Mustafa İslamoğlu = İşte onlar (o zaman) "Biz ona inandık!" diye haykırırlar. Ama bunca uzak mesafeden (kurtuluşa) zahmetsizce ulaşmak nasıl ve nereden mümkün olacak?
Ömer Nasuhi Bilmen = Ve demiş olurlar ki, ona imân ettik. Fakat onlara uzak bir yerden el sunmak nerede?
Ömer Öngüt = "Ona inandık!" demektedirler. Amma uzak yerden el sunmak (dünyaya yeniden döndürülmek) nasıl mümkün olur?
Şaban Piriş = -Ona inandık, derler.

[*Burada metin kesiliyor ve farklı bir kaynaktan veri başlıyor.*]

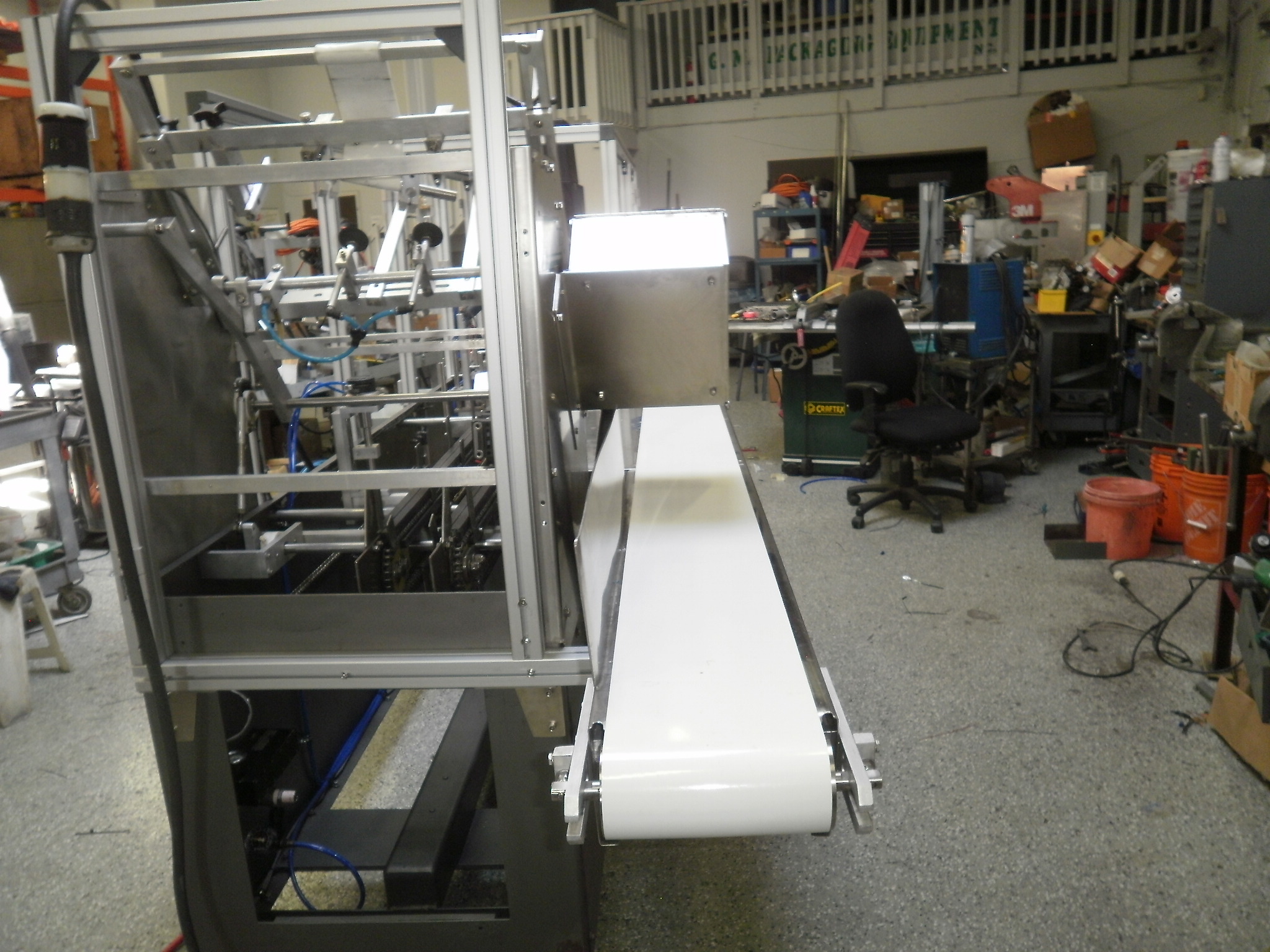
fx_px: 954
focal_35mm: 26
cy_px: 476
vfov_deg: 53.1
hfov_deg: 67.3
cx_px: 635
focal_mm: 4.65
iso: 125
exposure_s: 1/25
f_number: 2.6
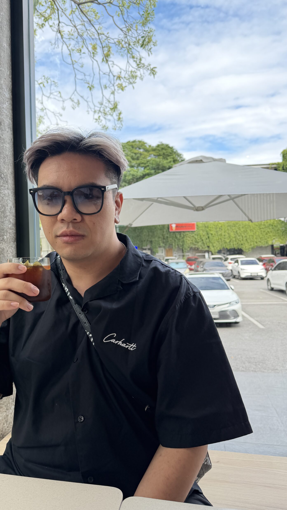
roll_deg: +0.4
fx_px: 365
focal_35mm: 27
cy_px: 250
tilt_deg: +0.5
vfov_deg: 69.8
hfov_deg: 42.6
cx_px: 109
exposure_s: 1/421
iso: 80
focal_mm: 6.76
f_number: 1.78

Bu kadar uzak yerden ona nasıl ulaşılır? (İnanmak neye yarar?)
Sadık Türkmen = Ve: “o’na iman ettik” dediler. Onlar için uzak bir yerden imana ulaşmak, nasıl mümkün olur ki?
Seyyid Kutub = O'na inandık derler, ama artık iyice uzağında kaldıkları imanı nasıl yakalayacaklardır?
Suat Yıldırım = İş işten geçtikten sonra "Peygambere inandık." demektedirler; ama uzak yerden, ta dünyadan imanı nasıl alabilsinler?
Süleyman Ateş = "Ona inandık" demektedirler, ama uzak yerden (tâ dünyâdan imanı) nasıl alabilsinler?
Tefhim-ul Kuran = «Biz O'na iman ettik» derler; ancak onlara uzak bir yerden (ahiretten imana) el uzatmak nerede?
Ümit Şimşek = 'Ona iman ettik' demektedirler. Ama o kadar uzaktan imana el atmak ne mümkün?
Yaşar Nuri Öztürk = "Ona inandık!" dediler. Ama nasıl mümkün olur onlar için imana ulaşmak o uzak yerden!
İskender Ali Mihr = Ve "O’na îmân ettik." dediler. (Hidayete) uzak bir yerden (dalâletten) onlar (îmânı) nasıl elde ederler?
İlyas Yorulmaz = “O’na (Allah’a) iman ettik” dediler. Fakat kurtulmaları çok uzak olduğu halde, onların nasıl bir kurtuluş ümitleri olabilir ki?